Penetration Testing

Penetration testing is a series of activities undertaken to identify and exploit security vulnerabilities. Penetration testing can be carried out in several different ways, including zero knowledge, full knowledge, or partial network knowledge. Regardless of what is known about the network, the penetration test team typically starts with basic user access. Its goal is to advance to root or administrator and control the network or systems. Probably the most important step of a penetration test is the approval. Without a signed consent of the network owner, the penetration test team could very well be breaking the law. A generic model of a penetration test is listed here:

1. Discovery Identify and document information about the targeted organization.
2. Enumeration Use intrusive methods and techniques to gain more information about the targeted organization.
3. Vulnerability mapping Map the findings from the enumeration to known and potential vulnerabilities.
4. Exploitation Attempt to gain user and privileged access by launching attacks against known vulnerabilities.

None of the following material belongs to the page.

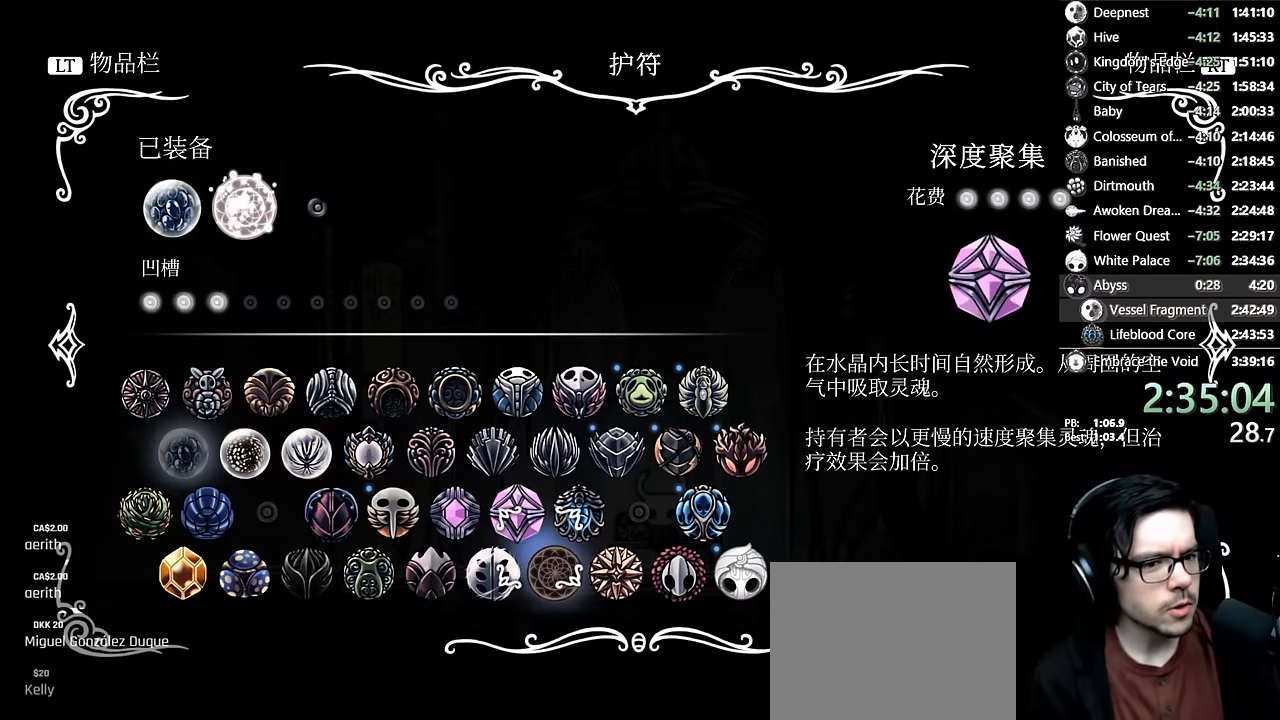
{"buttons": ["DPAD_DOWN"], "left_stick": "center", "right_stick": "center", "events": [[50, "DPAD_UP", "up"], [117, "DPAD_UP", "down"], [167, "DPAD_UP", "up"], [333, "DPAD_RIGHT", "down"], [417, "DPAD_RIGHT", "up"], [483, "DPAD_DOWN", "down"]]}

Penetration testing can be performed with the full knowledge of the security staff, as a blind test, or a double-blind test. A blind test is one in which only publicly available information is used. A double-blind test is one in which only publicly available information is used and the security staff is not notified of the event. A double-blind test allows the organization to observe the reactions of the security staff.

These other types of tests should be considered beyond basic penetration tests:

• Application security testing Many organizations offer access to core business functionality through web-based applications. This can give attackers a big potential target. Application security testing verifies that the controls over the application and its process flow are adequately designed.
• Denial-of-service (DoS) testing The goal of DoS testing is to evaluate the networks susceptibility to DoS attacks.
• War dialing War dialing is an attempt to systematically call a range of telephone numbers to identify modems, remote-access devices, and maintenance connections of computers that could exist on an organization's network.
• Wireless network testing This form of testing is done to verify the organization's wireless access policies and ensure that no misconfigured devices have been introduced that have caused additional security exposures.
• Social engineering testing This form of penetration test refers to techniques using social interaction, typically with the organization's employees, suppliers, and contractors, to gather information and penetrate the organization's systems.

Various guides are available to help the penetration test team members follow a structured methodology for any of the testing scenarios described. The Open Source Security Testing Methodology Manual (OSSTMM) (www.isecom.org) is a good example of a test guide. The Open Web Application Security Project (www.owasp.org) is another source for testing methodologies and tips.